On Monday, Guggenheim analysts reaffirmed their Buy rating on Warner Brothers Discovery (NASDAQ:WBD) shares with a steady price target of $14.00, as the stock trades near $9.70. According to InvestingPro data, analyst targets range from $8.19 to $22.00, with the overall consensus remaining moderately bullish.
The firm's analysts adjusted their model for the company to account for softer advertising trends, particularly in network and direct-to-consumer (DTC) segments. The revision reflects lower-than-expected ratings for NBA and NHL broadcasts and post-election viewership at CNN.
Warner Brothers Discovery's DTC subscriber growth estimates were also recalibrated, taking into consideration the smaller market launches in the Asia-Pacific region and the introduction of Max with Ads on Charter's Spectrum TV in mid-December. The new forecast anticipates 4.5 million net subscriber additions, with 1.9 million domestically and 2.6 million internationally, a decrease from the previously projected 5.5 million net adds.
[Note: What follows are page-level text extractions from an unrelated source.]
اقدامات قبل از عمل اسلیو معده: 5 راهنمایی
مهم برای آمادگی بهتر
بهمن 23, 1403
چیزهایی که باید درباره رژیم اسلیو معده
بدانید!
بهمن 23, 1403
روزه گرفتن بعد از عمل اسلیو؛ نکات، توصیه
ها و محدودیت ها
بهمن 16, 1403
Despite the adjustments in subscriber growth and advertising trends, Guggenheim has increased its fourth-quarter Studio segment profit outlook to align with management guidance. Consequently, the firm's estimate for the total company EBITDA for the quarter is now slightly higher at $2.66 billion, up from the previous $2.5 billion.
For context, InvestingPro shows the company's last twelve months EBITDA at $7.15 billion, with a notable free cash flow yield that suggests strong cash generation capabilities. The 2025 EBITDA forecast remains relatively unchanged at $9.06 billion, and the 2025 Free Cash Flow forecast is set at $4.0 billion, implying a 45% free cash flow conversion, which is within the company management's target range of 33%-50%.
The analysts noted that their recent model assumptions did not include any significant contribution from Venu, which was discontinued on January 10, and they believe that any associated costs were immaterial. With these considerations, Guggenheim continues to support their Buy rating and $14 price target for Warner Brothers Discovery stock. InvestingPro analysis suggests the stock is currently undervalued, with additional insights available in the comprehensive Pro Research Report, which covers this prominent entertainment industry player along with 1,400+ other top US stocks.
In other recent news, Warner Bros. Discovery has seen a flurry of notable developments. The company announced a $1 monthly increase for its discovery+ streaming service in the U.S., with new rates effective immediately for new subscribers. The media giant also disclosed the resignation of Li Haslett Chen from its board of directors, effective January 31, 2025, with no immediate plans for a successor announced.
Warner Bros. Discovery has also undergone a significant restructuring, dividing its operations into two new divisions: Global Linear Networks and Streaming & Studios. This move, backed by BofA Securities, Goldman Sachs (NYSE:GS), and Wolfe Research, is designed to enhance strategic flexibility and potentially unlock additional shareholder value. The restructuring is expected to be fully implemented by mid-2025.
Benchmark maintains a Buy rating on the company's stock, while Bernstein SocGen Group and Goldman Sachs have maintained neutral ratings. The company has also launched two new advertising solutions, Shop with Max and Moments, powered by KERV.ai's technology. These solutions aim to enhance the streaming experience by integrating shoppable content.
Lastly, Goldman Sachs reaffirmed its Neutral stance on Warner Brothers Discovery, maintaining the stock's price target at $9.50. The restructuring of the company into two distinct operating divisions is expected to provide each division with more operational flexibility and strategic options.